Closed nathanielrindlaub closed 4 years ago
Had permissions issues when mounted to media/, so maybe try mounting it within the animl user's directories? e.g. home/animl/data
Yeah, don't mount to media. I think you have to do that as root. Not sure whether mounting to home folder is a good idea (since it is different for different users). I would just make a directory /data in the root directory and mount it there.
What file system are you using. I would suggest something generic like FAT32 in order to read the SSD drive on random USB ports of any operating system.
FAT32 has a maximal file size of 4Gbyte. So exFat is better but has some issues (extra support settings on Linux). So exFAT would be great if we get it to work with Raspbian. See here https://pimylifeup.com/raspberry-pi-exfat/
On the other hand it might not that important for our experimenting but I also think it would be nice if people just could read the SSD on a PC in the field.

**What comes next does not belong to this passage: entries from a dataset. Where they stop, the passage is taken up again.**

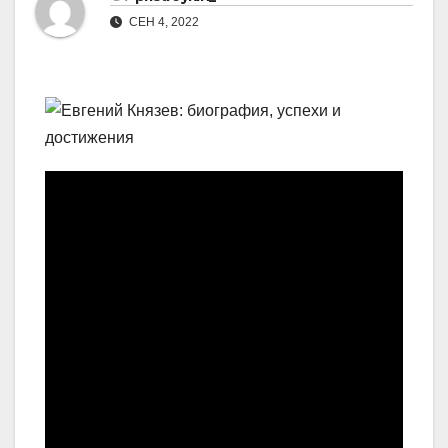
СЕН 4, 2022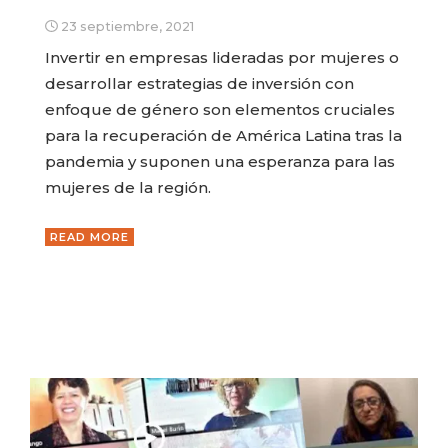
23 septiembre, 2021
Invertir en empresas lideradas por mujeres o
desarrollar estrategias de inversión con
enfoque de género son elementos cruciales
para la recuperación de América Latina tras la
pandemia y suponen una esperanza para las
mujeres de la región.
READ MORE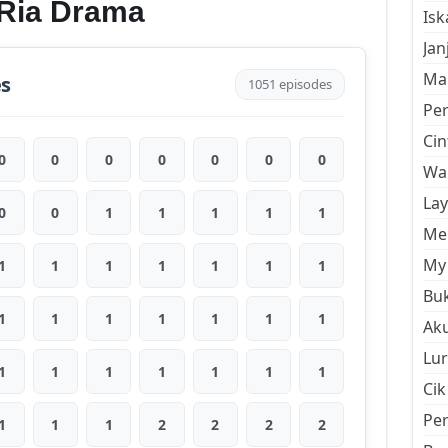
o Ria Drama
Is
Jan
Mal
es
1051 episodes
Pe
Cin
0
0
0
0
0
0
0
Wan
La
0
0
1
1
1
1
1
Men
My 
1
1
1
1
1
1
1
Buk
1
1
1
1
1
1
1
Aku
Lur
1
1
1
1
1
1
1
Cik
Pe
1
1
1
2
2
2
2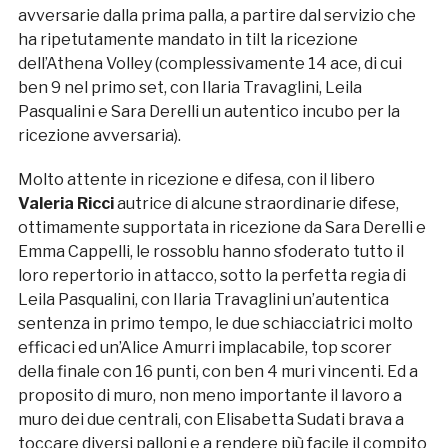
avversarie dalla prima palla, a partire dal servizio che
ha ripetutamente mandato in tilt la ricezione
dell’Athena Volley (complessivamente 14 ace, di cui
ben 9 nel primo set, con Ilaria Travaglini, Leila
Pasqualini e Sara Derelli un autentico incubo per la
ricezione avversaria).
Molto attente in ricezione e difesa, con il libero
Valeria Ricci
autrice di alcune straordinarie difese,
ottimamente supportata in ricezione da Sara Derelli e
Emma Cappelli, le rossoblu hanno sfoderato tutto il
loro repertorio in attacco, sotto la perfetta regia di
Leila Pasqualini, con Ilaria Travaglini un’autentica
sentenza in primo tempo, le due schiacciatrici molto
efficaci ed un’Alice Amurri implacabile, top scorer
della finale con 16 punti, con ben 4 muri vincenti. Ed a
proposito di muro, non meno importante il lavoro a
muro dei due centrali, con Elisabetta Sudati brava a
toccare diversi palloni e a rendere più facile il compito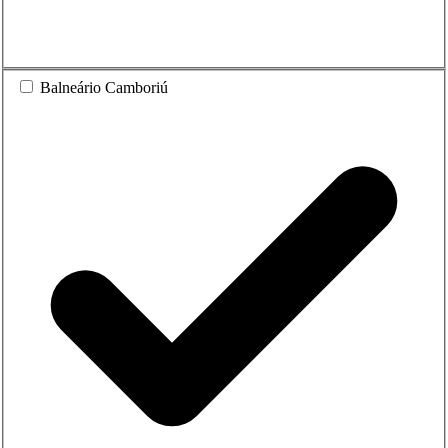
Balneário Camboriú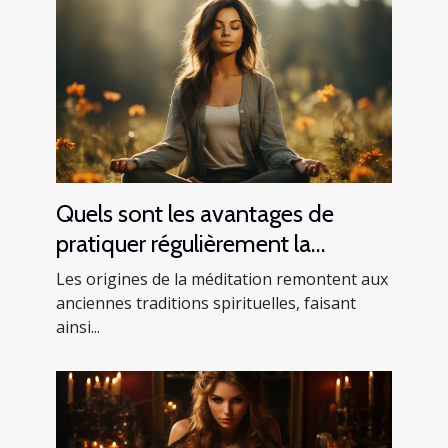
Quels sont les avantages de
pratiquer régulièrement la
méditation ?
Les origines de la méditation remontent aux
anciennes traditions spirituelles, faisant
ainsi...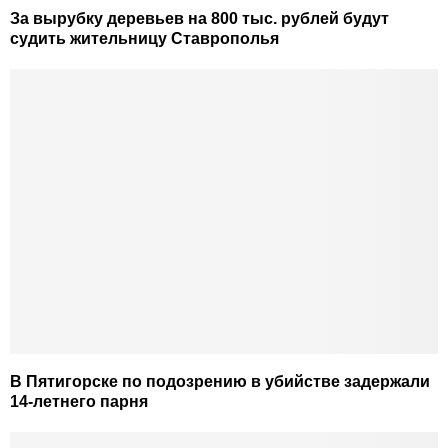
За вырубку деревьев на 800 тыс. рублей будут
судить жительницу Ставрополья
В Пятигорске по подозрению в убийстве задержали
14-летнего парня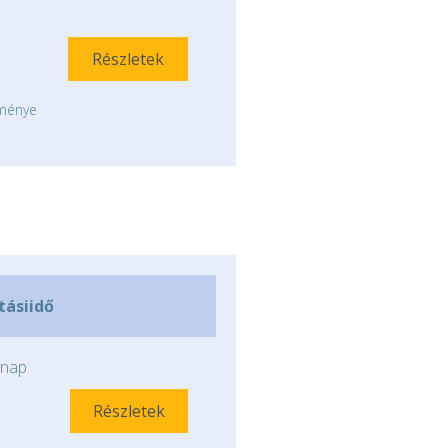
Részletek
tménye
ításiidő
nap
Részletek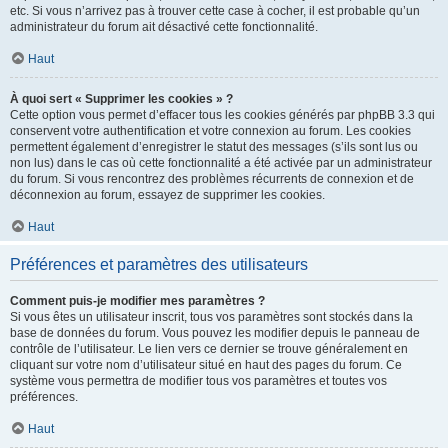
etc. Si vous n’arrivez pas à trouver cette case à cocher, il est probable qu’un
administrateur du forum ait désactivé cette fonctionnalité.
Haut
À quoi sert « Supprimer les cookies » ?
Cette option vous permet d’effacer tous les cookies générés par phpBB 3.3 qui
conservent votre authentification et votre connexion au forum. Les cookies
permettent également d’enregistrer le statut des messages (s’ils sont lus ou
non lus) dans le cas où cette fonctionnalité a été activée par un administrateur
du forum. Si vous rencontrez des problèmes récurrents de connexion et de
déconnexion au forum, essayez de supprimer les cookies.
Haut
Préférences et paramètres des utilisateurs
Comment puis-je modifier mes paramètres ?
Si vous êtes un utilisateur inscrit, tous vos paramètres sont stockés dans la
base de données du forum. Vous pouvez les modifier depuis le panneau de
contrôle de l’utilisateur. Le lien vers ce dernier se trouve généralement en
cliquant sur votre nom d’utilisateur situé en haut des pages du forum. Ce
système vous permettra de modifier tous vos paramètres et toutes vos
préférences.
Haut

I had formatted to ext4 which seems to be the latest and greatest for Linux machines but yeah I don't think Mac or Windows can read it without additional software.
Is the drive USB mounted in which case I would change it in the future. But for now that is ok.
I don't quite follow. The drive is currently fortmatted to ext4 and and mounted to media/animl-drive, and I can add files to the mounted drive as my animl user, but the buckeye server software complains about permissions issues when I try to point it to use that drive to store the images.
I can change any of that (reformat, mount it elsewhere, etc) if a different location makes more sense. I just chose media/ because I read that's typically where you'd mount an external hardrive in a Linux system. But yeah still getting used to the user/groups/permissions stuff. Certainly a headache when you're not familiar with it.
If you create the drive as you, the permissions on it will be just you. In order to make it reliable, you need to mount on startup as root and grant permission on the directory you mount to. Also the USB port where it is attached to might need to be hardwired to in the sense that its device address is actually stable. That is also something that might be to setup in the startup scripts. If you get stuck I might be able to dedicate some time to this.
Maybe move root partition over to SSD too? Decent looking instructions here.